Croft Associate Professor of History and International Studies
Office Hours: By Appointment
Croft 315
(662) 915-1500 | dinius@olemiss.edu
Education
Ph.D, Harvard University
Teaching and Research Interests
Modern Latin America
Oliver Dinius is the Executive Director of the Croft Institute for International Studies and an Associate Professor of History and International Studies. A native of Germany, he received the equivalent of a B.A. from the Ruprecht-Karls Universität Heidelberg before moving to the United States to pursue doctoral work in Latin American history at Harvard University. Dr. Dinius studies the social and economic development of modern Latin America, above all in 20th-century Brazil. His first book, Brazil’s Steel City: Developmentalism, Strategic Power, and Industrial Relations in Volta Redonda, 1941-1964 (Stanford University Press, 2011), is a history of the country’s foremost state-owned enterprise, the Companhia Siderúrgica Nacional. He is also the co-editor of Company Towns in the Americas: Landscape, Power, and Working-Class Communities (University of Georgia Press, 2011). Currently, Dinius is working on two projects under the umbrella theme of development and inequality in contemporary Brazil. a monograph on the history of regional development initiatives for the Amazon region and a series of essays on the impact of Brazil’s labor justice system on class relations. The underlying goal is to understand how regional and class inequalities shaped (and often undermined) the state’s ambitious social and economic development policies.

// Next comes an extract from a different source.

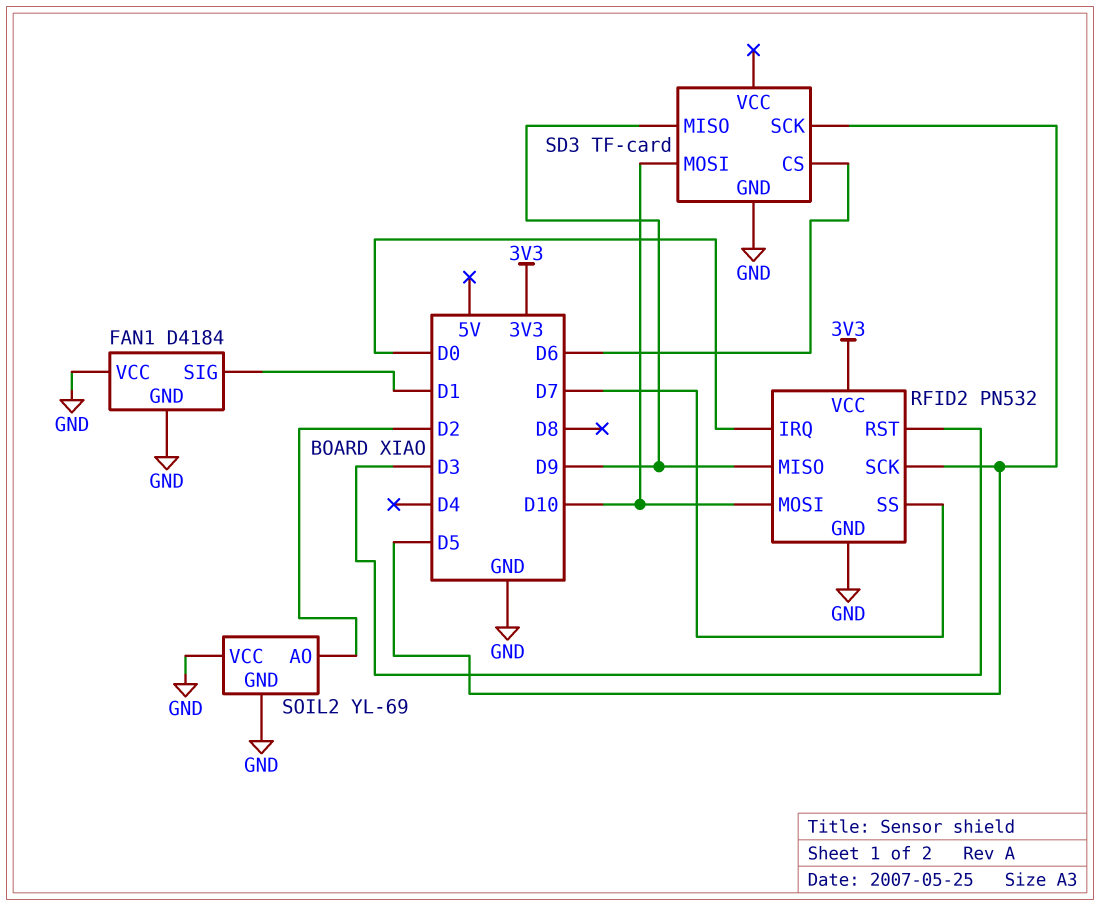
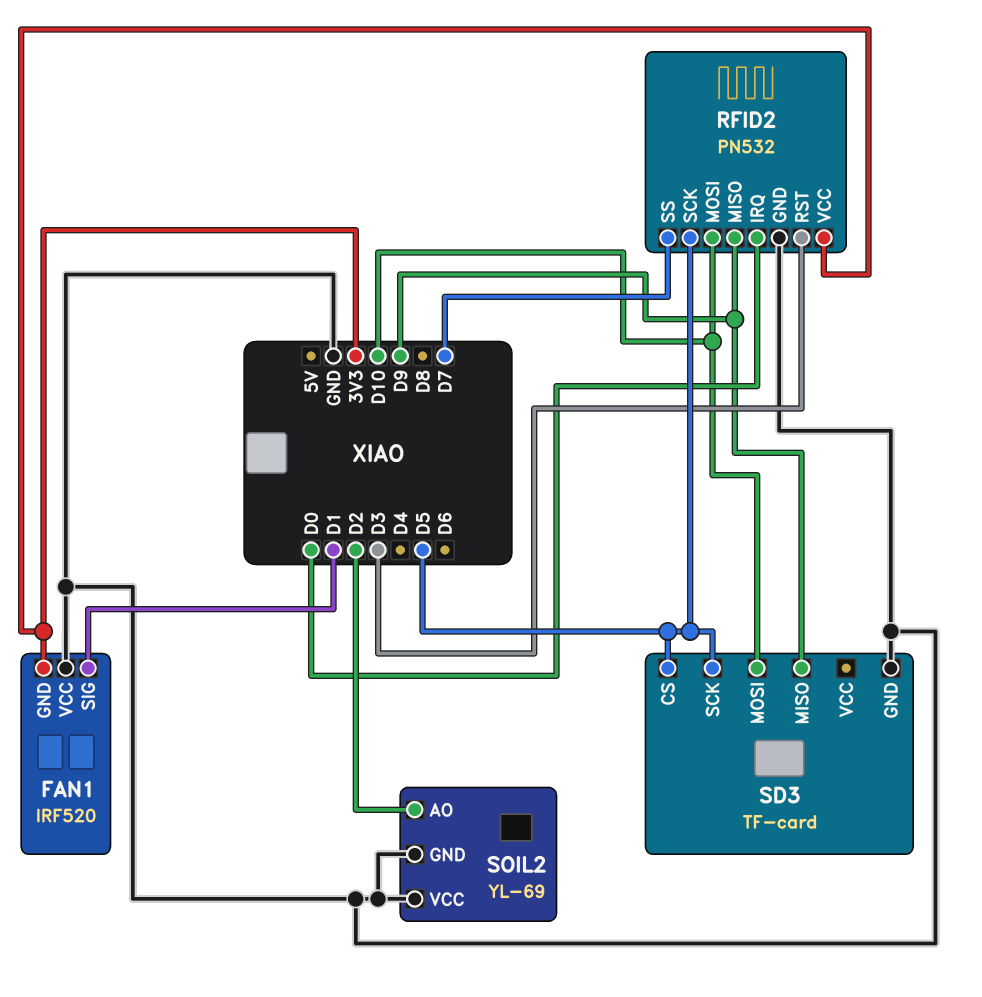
FAN1: D4184 -> IRF520
FAN1 pin GND: GND -> 3V3
SD3 pin CS: D6 -> D5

Dinius offers lecture classes, upper-division seminars, and graduate courses on Brazil and modern Latin America through the history department. For the Croft Institute, Dinius has regularly taught the Introduction to International Studies (Inst 101), the core course on Latin America (Inst 207), and upper-division courses on “The War on Drugs in Latin America,” “The Problem of Inequality in Latin America,” and “Soccer Madness: From Brazil to the World.” He advises Croft senior theses on a wide range of Latin American topics.